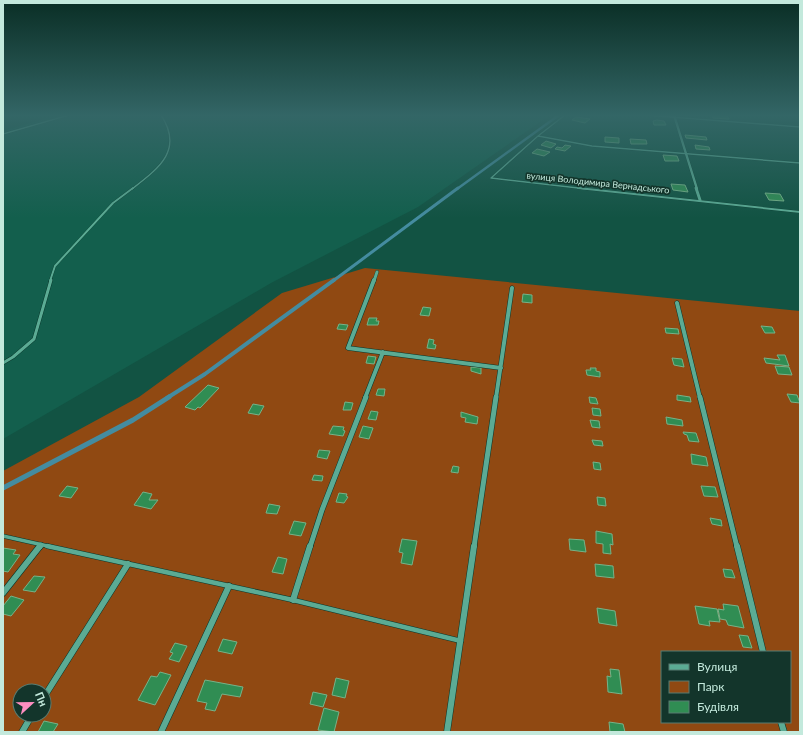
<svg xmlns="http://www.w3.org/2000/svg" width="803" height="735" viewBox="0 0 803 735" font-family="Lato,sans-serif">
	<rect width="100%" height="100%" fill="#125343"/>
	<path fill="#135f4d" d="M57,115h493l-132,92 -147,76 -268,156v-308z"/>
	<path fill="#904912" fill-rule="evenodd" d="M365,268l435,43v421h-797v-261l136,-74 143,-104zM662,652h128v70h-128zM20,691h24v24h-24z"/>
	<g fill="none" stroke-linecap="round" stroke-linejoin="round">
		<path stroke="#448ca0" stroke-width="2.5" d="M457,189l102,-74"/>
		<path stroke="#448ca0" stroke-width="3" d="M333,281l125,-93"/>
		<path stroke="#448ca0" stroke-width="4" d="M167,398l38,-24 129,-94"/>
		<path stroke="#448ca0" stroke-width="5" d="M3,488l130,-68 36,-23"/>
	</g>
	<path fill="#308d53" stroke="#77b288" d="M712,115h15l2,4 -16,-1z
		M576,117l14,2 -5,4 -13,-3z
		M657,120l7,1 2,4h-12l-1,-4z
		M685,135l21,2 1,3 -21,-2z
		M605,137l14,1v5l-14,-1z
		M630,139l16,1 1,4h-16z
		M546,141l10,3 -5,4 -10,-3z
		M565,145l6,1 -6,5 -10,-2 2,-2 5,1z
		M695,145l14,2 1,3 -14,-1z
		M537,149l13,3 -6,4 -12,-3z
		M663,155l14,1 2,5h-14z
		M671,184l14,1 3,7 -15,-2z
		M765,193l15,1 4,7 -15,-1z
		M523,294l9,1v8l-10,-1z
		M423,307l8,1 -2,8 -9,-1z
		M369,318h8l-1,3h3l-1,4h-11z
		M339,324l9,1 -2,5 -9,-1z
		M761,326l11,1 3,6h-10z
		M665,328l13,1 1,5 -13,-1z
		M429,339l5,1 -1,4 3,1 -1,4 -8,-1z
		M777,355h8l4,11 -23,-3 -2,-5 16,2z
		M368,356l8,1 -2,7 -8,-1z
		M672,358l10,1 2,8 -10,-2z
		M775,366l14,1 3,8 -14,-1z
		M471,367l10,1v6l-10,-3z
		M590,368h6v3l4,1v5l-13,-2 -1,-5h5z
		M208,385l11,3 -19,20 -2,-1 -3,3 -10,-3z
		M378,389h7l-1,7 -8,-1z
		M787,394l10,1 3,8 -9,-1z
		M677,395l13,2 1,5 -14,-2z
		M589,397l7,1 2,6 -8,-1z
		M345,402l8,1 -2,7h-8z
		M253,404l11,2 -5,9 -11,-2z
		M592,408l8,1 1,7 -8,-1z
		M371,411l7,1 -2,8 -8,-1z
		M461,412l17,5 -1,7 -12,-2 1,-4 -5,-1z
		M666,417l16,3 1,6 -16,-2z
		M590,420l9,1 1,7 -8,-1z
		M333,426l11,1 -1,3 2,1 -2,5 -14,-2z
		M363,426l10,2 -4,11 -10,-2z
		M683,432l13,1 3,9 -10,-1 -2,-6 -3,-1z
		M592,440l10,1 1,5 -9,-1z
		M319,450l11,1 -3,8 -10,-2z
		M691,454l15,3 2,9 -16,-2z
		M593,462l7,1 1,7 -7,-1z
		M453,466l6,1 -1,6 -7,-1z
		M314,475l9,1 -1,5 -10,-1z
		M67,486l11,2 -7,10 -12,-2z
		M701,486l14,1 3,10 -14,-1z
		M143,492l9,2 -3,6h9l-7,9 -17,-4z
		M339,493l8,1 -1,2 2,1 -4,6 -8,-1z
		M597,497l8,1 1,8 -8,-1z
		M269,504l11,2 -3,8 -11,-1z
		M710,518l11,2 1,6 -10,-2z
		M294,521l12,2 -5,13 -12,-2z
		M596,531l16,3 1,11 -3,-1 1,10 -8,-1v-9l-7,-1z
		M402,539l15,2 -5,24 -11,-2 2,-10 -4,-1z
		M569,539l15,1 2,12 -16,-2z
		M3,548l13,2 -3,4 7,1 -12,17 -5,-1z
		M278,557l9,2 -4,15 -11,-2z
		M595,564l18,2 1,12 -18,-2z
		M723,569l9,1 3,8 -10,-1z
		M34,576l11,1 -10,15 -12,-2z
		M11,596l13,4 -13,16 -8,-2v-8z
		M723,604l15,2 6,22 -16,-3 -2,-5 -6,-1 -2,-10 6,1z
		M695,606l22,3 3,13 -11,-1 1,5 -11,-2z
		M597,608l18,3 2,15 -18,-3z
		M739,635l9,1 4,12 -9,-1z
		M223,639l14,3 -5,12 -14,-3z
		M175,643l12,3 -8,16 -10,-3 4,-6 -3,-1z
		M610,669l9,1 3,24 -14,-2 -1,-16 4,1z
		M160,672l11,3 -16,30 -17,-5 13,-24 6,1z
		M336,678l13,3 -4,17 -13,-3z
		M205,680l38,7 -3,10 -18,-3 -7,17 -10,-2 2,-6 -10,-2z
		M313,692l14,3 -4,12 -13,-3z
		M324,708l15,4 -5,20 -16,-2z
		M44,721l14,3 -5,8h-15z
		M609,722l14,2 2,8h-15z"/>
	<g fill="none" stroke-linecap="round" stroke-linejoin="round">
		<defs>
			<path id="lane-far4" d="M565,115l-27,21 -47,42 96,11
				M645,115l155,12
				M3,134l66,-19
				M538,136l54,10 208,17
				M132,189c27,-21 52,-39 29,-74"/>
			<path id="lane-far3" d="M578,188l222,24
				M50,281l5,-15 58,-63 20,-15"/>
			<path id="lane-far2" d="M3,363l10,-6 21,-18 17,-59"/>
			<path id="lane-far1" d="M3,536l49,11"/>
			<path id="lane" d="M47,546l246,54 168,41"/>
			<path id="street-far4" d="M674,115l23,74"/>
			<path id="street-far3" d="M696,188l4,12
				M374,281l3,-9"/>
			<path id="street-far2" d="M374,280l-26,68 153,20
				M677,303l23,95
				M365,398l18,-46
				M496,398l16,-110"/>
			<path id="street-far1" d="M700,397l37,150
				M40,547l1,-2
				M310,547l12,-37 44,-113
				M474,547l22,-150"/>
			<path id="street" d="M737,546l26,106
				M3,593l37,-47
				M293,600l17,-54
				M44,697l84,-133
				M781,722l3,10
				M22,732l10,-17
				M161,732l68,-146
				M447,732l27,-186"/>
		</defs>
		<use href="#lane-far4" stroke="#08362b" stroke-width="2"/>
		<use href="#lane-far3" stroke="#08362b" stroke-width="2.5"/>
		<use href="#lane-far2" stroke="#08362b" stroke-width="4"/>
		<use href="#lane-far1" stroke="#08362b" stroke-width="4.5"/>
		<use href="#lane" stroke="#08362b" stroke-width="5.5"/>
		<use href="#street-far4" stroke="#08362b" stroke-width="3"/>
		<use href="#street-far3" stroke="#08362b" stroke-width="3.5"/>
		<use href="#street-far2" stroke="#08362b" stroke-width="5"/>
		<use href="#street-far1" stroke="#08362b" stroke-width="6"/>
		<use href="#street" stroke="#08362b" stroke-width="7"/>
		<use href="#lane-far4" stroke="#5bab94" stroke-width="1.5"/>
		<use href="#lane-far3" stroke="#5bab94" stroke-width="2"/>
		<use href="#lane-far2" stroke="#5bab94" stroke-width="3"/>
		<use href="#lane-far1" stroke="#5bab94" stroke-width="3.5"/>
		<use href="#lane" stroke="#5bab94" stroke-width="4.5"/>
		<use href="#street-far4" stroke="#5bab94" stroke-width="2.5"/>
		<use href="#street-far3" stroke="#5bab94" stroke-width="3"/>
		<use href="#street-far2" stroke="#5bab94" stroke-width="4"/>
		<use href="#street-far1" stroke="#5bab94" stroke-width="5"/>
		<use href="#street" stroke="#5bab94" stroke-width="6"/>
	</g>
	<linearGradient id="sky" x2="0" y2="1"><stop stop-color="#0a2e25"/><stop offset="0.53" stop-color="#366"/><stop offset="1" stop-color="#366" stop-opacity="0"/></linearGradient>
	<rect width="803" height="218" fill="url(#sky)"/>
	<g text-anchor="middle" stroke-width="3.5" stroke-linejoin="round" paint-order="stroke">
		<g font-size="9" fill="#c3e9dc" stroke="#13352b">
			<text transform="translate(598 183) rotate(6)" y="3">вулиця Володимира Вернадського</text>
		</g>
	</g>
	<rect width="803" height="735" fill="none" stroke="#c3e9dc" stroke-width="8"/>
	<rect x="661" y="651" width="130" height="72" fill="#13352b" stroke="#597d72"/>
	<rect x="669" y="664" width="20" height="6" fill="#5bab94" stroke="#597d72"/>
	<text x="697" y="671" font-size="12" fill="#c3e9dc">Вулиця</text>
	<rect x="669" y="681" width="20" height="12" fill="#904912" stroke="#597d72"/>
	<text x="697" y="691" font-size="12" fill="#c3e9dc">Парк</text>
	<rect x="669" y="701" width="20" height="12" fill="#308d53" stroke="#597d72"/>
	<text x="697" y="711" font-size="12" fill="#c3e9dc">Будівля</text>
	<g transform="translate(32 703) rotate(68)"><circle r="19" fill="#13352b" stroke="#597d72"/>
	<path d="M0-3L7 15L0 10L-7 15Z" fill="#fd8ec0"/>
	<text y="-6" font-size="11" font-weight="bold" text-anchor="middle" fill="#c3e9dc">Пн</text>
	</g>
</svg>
+++++
The task » Set down again, word for word, the stretch of records from the line with "M453,466l6,1 -1,6 -7,-1z" to the line with "M3,134l66,-19", both of those lines included.

Solved problem »
		M453,466l6,1 -1,6 -7,-1z
		M314,475l9,1 -1,5 -10,-1z
		M67,486l11,2 -7,10 -12,-2z
		M701,486l14,1 3,10 -14,-1z
		M143,492l9,2 -3,6h9l-7,9 -17,-4z
		M339,493l8,1 -1,2 2,1 -4,6 -8,-1z
		M597,497l8,1 1,8 -8,-1z
		M269,504l11,2 -3,8 -11,-1z
		M710,518l11,2 1,6 -10,-2z
		M294,521l12,2 -5,13 -12,-2z
		M596,531l16,3 1,11 -3,-1 1,10 -8,-1v-9l-7,-1z
		M402,539l15,2 -5,24 -11,-2 2,-10 -4,-1z
		M569,539l15,1 2,12 -16,-2z
		M3,548l13,2 -3,4 7,1 -12,17 -5,-1z
		M278,557l9,2 -4,15 -11,-2z
		M595,564l18,2 1,12 -18,-2z
		M723,569l9,1 3,8 -10,-1z
		M34,576l11,1 -10,15 -12,-2z
		M11,596l13,4 -13,16 -8,-2v-8z
		M723,604l15,2 6,22 -16,-3 -2,-5 -6,-1 -2,-10 6,1z
		M695,606l22,3 3,13 -11,-1 1,5 -11,-2z
		M597,608l18,3 2,15 -18,-3z
		M739,635l9,1 4,12 -9,-1z
		M223,639l14,3 -5,12 -14,-3z
		M175,643l12,3 -8,16 -10,-3 4,-6 -3,-1z
		M610,669l9,1 3,24 -14,-2 -1,-16 4,1z
		M160,672l11,3 -16,30 -17,-5 13,-24 6,1z
		M336,678l13,3 -4,17 -13,-3z
		M205,680l38,7 -3,10 -18,-3 -7,17 -10,-2 2,-6 -10,-2z
		M313,692l14,3 -4,12 -13,-3z
		M324,708l15,4 -5,20 -16,-2z
		M44,721l14,3 -5,8h-15z
		M609,722l14,2 2,8h-15z"/>
	<g fill="none" stroke-linecap="round" stroke-linejoin="round">
		<defs>
			<path id="lane-far4" d="M565,115l-27,21 -47,42 96,11
				M645,115l155,12
				M3,134l66,-19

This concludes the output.